TASK BRIEF: Return every entry in the listing word for word.

RECORDS FOR THE TASK:
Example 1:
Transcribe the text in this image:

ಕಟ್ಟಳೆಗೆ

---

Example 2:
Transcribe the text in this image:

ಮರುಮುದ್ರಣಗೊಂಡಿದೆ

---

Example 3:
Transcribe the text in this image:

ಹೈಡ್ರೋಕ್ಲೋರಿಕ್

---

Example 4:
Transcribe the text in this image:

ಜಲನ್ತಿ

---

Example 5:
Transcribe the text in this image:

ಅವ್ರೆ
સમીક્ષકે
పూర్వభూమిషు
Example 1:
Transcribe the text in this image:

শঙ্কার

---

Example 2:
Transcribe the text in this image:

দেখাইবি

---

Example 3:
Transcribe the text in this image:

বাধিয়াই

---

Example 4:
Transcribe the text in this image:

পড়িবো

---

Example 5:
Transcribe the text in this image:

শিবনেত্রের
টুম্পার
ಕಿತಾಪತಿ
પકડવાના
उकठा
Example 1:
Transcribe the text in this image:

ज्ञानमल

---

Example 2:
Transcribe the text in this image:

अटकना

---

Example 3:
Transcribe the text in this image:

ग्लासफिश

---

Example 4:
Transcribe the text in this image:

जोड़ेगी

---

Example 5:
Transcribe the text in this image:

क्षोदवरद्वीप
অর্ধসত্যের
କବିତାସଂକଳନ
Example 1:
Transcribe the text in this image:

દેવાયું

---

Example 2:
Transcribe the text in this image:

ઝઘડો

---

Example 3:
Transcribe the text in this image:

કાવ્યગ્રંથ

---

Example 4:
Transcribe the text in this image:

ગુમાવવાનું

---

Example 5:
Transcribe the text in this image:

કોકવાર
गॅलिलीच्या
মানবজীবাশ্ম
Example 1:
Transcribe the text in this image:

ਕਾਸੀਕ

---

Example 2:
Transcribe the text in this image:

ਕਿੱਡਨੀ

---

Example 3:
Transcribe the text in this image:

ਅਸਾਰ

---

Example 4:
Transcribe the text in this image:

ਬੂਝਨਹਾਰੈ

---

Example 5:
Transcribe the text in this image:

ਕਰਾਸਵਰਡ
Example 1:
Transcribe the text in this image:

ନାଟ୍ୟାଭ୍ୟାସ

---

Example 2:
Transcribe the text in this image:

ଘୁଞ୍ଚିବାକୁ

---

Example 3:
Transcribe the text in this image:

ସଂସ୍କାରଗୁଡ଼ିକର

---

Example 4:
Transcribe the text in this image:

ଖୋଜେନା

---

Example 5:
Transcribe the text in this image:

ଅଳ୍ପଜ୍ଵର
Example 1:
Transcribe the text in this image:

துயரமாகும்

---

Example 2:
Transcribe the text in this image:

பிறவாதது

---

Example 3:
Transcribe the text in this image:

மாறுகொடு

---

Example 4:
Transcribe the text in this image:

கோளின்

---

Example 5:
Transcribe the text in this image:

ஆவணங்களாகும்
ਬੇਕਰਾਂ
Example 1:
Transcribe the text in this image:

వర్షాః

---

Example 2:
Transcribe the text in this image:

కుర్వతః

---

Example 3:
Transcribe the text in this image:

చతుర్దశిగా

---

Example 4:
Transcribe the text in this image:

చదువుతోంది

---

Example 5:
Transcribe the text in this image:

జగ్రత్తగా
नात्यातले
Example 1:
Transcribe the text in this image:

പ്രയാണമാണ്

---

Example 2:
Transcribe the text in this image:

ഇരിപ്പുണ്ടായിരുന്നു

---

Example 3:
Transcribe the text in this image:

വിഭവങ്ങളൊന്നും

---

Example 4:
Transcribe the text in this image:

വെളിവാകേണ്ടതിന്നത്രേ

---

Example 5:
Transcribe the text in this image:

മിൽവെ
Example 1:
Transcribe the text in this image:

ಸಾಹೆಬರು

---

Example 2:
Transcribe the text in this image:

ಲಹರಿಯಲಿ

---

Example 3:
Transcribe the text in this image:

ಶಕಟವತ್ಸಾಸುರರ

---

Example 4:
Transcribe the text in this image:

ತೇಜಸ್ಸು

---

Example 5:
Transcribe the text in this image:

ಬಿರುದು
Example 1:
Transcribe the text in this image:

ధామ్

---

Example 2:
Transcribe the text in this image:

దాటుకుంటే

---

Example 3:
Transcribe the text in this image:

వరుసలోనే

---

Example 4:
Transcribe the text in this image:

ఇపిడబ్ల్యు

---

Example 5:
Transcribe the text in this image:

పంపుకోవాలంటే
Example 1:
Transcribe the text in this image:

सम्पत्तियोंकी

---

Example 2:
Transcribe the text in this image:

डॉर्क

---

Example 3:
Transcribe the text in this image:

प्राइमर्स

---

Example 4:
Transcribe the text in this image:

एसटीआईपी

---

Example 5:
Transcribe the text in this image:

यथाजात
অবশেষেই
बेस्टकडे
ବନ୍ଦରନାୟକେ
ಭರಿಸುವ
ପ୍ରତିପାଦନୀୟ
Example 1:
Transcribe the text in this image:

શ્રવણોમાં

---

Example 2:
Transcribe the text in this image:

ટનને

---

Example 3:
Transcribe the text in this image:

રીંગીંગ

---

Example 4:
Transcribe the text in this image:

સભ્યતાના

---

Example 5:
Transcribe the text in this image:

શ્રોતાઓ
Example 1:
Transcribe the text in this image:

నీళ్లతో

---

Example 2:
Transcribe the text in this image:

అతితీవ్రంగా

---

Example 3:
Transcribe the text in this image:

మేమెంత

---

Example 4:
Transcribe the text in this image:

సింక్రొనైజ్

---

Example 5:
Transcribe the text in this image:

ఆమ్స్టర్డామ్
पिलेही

PROBLEM SOLUTION:
Example 1:
Transcribe the text in this image:

ಕಟ್ಟಳೆಗೆ

---

Example 2:
Transcribe the text in this image:

ಮರುಮುದ್ರಣಗೊಂಡಿದೆ

---

Example 3:
Transcribe the text in this image:

ಹೈಡ್ರೋಕ್ಲೋರಿಕ್

---

Example 4:
Transcribe the text in this image:

ಜಲನ್ತಿ

---

Example 5:
Transcribe the text in this image:

ಅವ್ರೆ
સમીક્ષકે
పూర్వభూమిషు
Example 1:
Transcribe the text in this image:

শঙ্কার

---

Example 2:
Transcribe the text in this image:

দেখাইবি

---

Example 3:
Transcribe the text in this image:

বাধিয়াই

---

Example 4:
Transcribe the text in this image:

পড়িবো

---

Example 5:
Transcribe the text in this image:

শিবনেত্রের
টুম্পার
ಕಿತಾಪತಿ
પકડવાના
उकठा
Example 1:
Transcribe the text in this image:

ज्ञानमल

---

Example 2:
Transcribe the text in this image:

अटकना

---

Example 3:
Transcribe the text in this image:

ग्लासफिश

---

Example 4:
Transcribe the text in this image:

जोड़ेगी

---

Example 5:
Transcribe the text in this image:

क्षोदवरद्वीप
অর্ধসত্যের
କବିତାସଂକଳନ
Example 1:
Transcribe the text in this image:

દેવાયું

---

Example 2:
Transcribe the text in this image:

ઝઘડો

---

Example 3:
Transcribe the text in this image:

કાવ્યગ્રંથ

---

Example 4:
Transcribe the text in this image:

ગુમાવવાનું

---

Example 5:
Transcribe the text in this image:

કોકવાર
गॅलिलीच्या
মানবজীবাশ্ম
Example 1:
Transcribe the text in this image:

ਕਾਸੀਕ

---

Example 2:
Transcribe the text in this image:

ਕਿੱਡਨੀ

---

Example 3:
Transcribe the text in this image:

ਅਸਾਰ

---

Example 4:
Transcribe the text in this image:

ਬੂਝਨਹਾਰੈ

---

Example 5:
Transcribe the text in this image:

ਕਰਾਸਵਰਡ
Example 1:
Transcribe the text in this image:

ନାଟ୍ୟାଭ୍ୟାସ

---

Example 2:
Transcribe the text in this image:

ଘୁଞ୍ଚିବାକୁ

---

Example 3:
Transcribe the text in this image:

ସଂସ୍କାରଗୁଡ଼ିକର

---

Example 4:
Transcribe the text in this image:

ଖୋଜେନା

---

Example 5:
Transcribe the text in this image:

ଅଳ୍ପଜ୍ଵର
Example 1:
Transcribe the text in this image:

துயரமாகும்

---

Example 2:
Transcribe the text in this image:

பிறவாதது

---

Example 3:
Transcribe the text in this image:

மாறுகொடு

---

Example 4:
Transcribe the text in this image:

கோளின்

---

Example 5:
Transcribe the text in this image:

ஆவணங்களாகும்
ਬੇਕਰਾਂ
Example 1:
Transcribe the text in this image:

వర్షాః

---

Example 2:
Transcribe the text in this image:

కుర్వతః

---

Example 3:
Transcribe the text in this image:

చతుర్దశిగా

---

Example 4:
Transcribe the text in this image:

చదువుతోంది

---

Example 5:
Transcribe the text in this image:

జగ్రత్తగా
नात्यातले
Example 1:
Transcribe the text in this image:

പ്രയാണമാണ്

---

Example 2:
Transcribe the text in this image:

ഇരിപ്പുണ്ടായിരുന്നു

---

Example 3:
Transcribe the text in this image:

വിഭവങ്ങളൊന്നും

---

Example 4:
Transcribe the text in this image:

വെളിവാകേണ്ടതിന്നത്രേ

---

Example 5:
Transcribe the text in this image:

മിൽവെ
Example 1:
Transcribe the text in this image:

ಸಾಹೆಬರು

---

Example 2:
Transcribe the text in this image:

ಲಹರಿಯಲಿ

---

Example 3:
Transcribe the text in this image:

ಶಕಟವತ್ಸಾಸುರರ

---

Example 4:
Transcribe the text in this image:

ತೇಜಸ್ಸು

---

Example 5:
Transcribe the text in this image:

ಬಿರುದು
Example 1:
Transcribe the text in this image:

ధామ్

---

Example 2:
Transcribe the text in this image:

దాటుకుంటే

---

Example 3:
Transcribe the text in this image:

వరుసలోనే

---

Example 4:
Transcribe the text in this image:

ఇపిడబ్ల్యు

---

Example 5:
Transcribe the text in this image:

పంపుకోవాలంటే
Example 1:
Transcribe the text in this image:

सम्पत्तियोंकी

---

Example 2:
Transcribe the text in this image:

डॉर्क

---

Example 3:
Transcribe the text in this image:

प्राइमर्स

---

Example 4:
Transcribe the text in this image:

एसटीआईपी

---

Example 5:
Transcribe the text in this image:

यथाजात
অবশেষেই
बेस्टकडे
ବନ୍ଦରନାୟକେ
ಭರಿಸುವ
ପ୍ରତିପାଦନୀୟ
Example 1:
Transcribe the text in this image:

શ્રવણોમાં

---

Example 2:
Transcribe the text in this image:

ટનને

---

Example 3:
Transcribe the text in this image:

રીંગીંગ

---

Example 4:
Transcribe the text in this image:

સભ્યતાના

---

Example 5:
Transcribe the text in this image:

શ્રોતાઓ
Example 1:
Transcribe the text in this image:

నీళ్లతో

---

Example 2:
Transcribe the text in this image:

అతితీవ్రంగా

---

Example 3:
Transcribe the text in this image:

మేమెంత

---

Example 4:
Transcribe the text in this image:

సింక్రొనైజ్

---

Example 5:
Transcribe the text in this image:

ఆమ్స్టర్డామ్
पिलेही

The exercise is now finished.